Geometry was another field that Anaximander mastered. He introduced a gnomon (a shadow-casting rod) to Greek society and used it to demonstrate the equinoxes and solstices and most probably the hours of the day.
Finally, he was also to predict the coming of an earthquake which helped save the people of Lacedaemon.
Anaximander, a philosopher and a person of influence, wrote about the universe and the origin of life but he did so in non-mythological terms. His probably the greatest claim to fame was that he was considered the father of cosmology.
This bold escape from the norms of ancient Greek life also helped establish Anaximander’s name and contribution to science. Karl Popper (1902–1994), an Austrian-British philosopher and professor credited Anaximander with starting scientific thinking.

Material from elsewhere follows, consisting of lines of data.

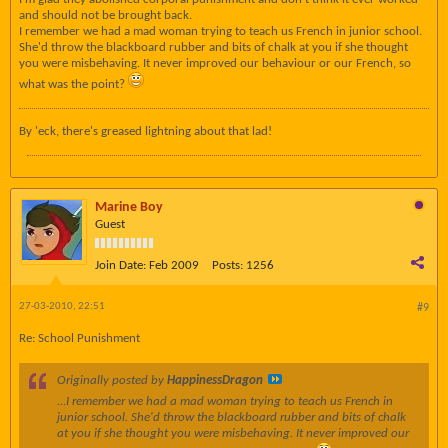
and should not be brought back.
I remember we had a mad woman trying to teach us French in junior school.
She'd throw the blackboard rubber and bits of chalk at you if she thought
you were misbehaving. It never improved our behaviour or our French, so
what was the point?
By 'eck, there's greased lightning about that lad!
Marine Boy
Guest
Join Date:
Feb 2009
Posts:
1256
27-03-2010, 22:51
#9
Re: School Punishment
Originally posted by
HappinessDragon
...I remember we had a mad woman trying to teach us French in
junior school. She'd throw the blackboard rubber and bits of chalk
at you if she thought you were misbehaving. It never improved our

Anaximander's Theory That Earth Floated Free
Anaximander's theory that the earth floated free and was not suspended or tied to any other material object in space was also a departure from normal Greek and ancient thought. His mechanical model of the earth gave a cylinder-type shape to the planet with a flat top that held the world’s population.
He was also the first, so it seems, to describe the sun as an actual body and sought to figure out how far it was from the earth. His mechanical model for the earth and his idea of its shape allowed for other heavenly bodies t move freely about around and beneath the planet.
Anaximander set the bar for other astronomers to meet or surpass.
Anaximander And The Origin Of Life
Evolution is not a new theory. It has been a part of life since the earliest of times. Anaximander may not have known about Darwin’s Origin of the species but he did not support the Jewish creation record. Fossils existed in his time and he explained the existence of those as evidence for an ocean origin of life.
According to his views, animals sprang from the ocean. He also felt that humans did as well and stated that humans survived this transition by living in the mouths of big fish.
This sanctuary helped humans endure climate change until the right atmospheric conditions arrived that enabled humans to live on land.
The End Of His Life
History has not preserved any records of Anaximander’s death. It merely states that he lived his elderly years under the rule of the Persian Achaemenid Empire.
Yet his impact on the ancient Greek world is immense. He directed the ancient Greeks away from mythology and explained everything as taking place according to the whims of the gods.
Anaximander used meteorology to show that lightning and thunder were a product of nature, not divine causes. It is unfortunate that his works do not survive today because they could Those works may have shed some light on his actual impact on his world at that time.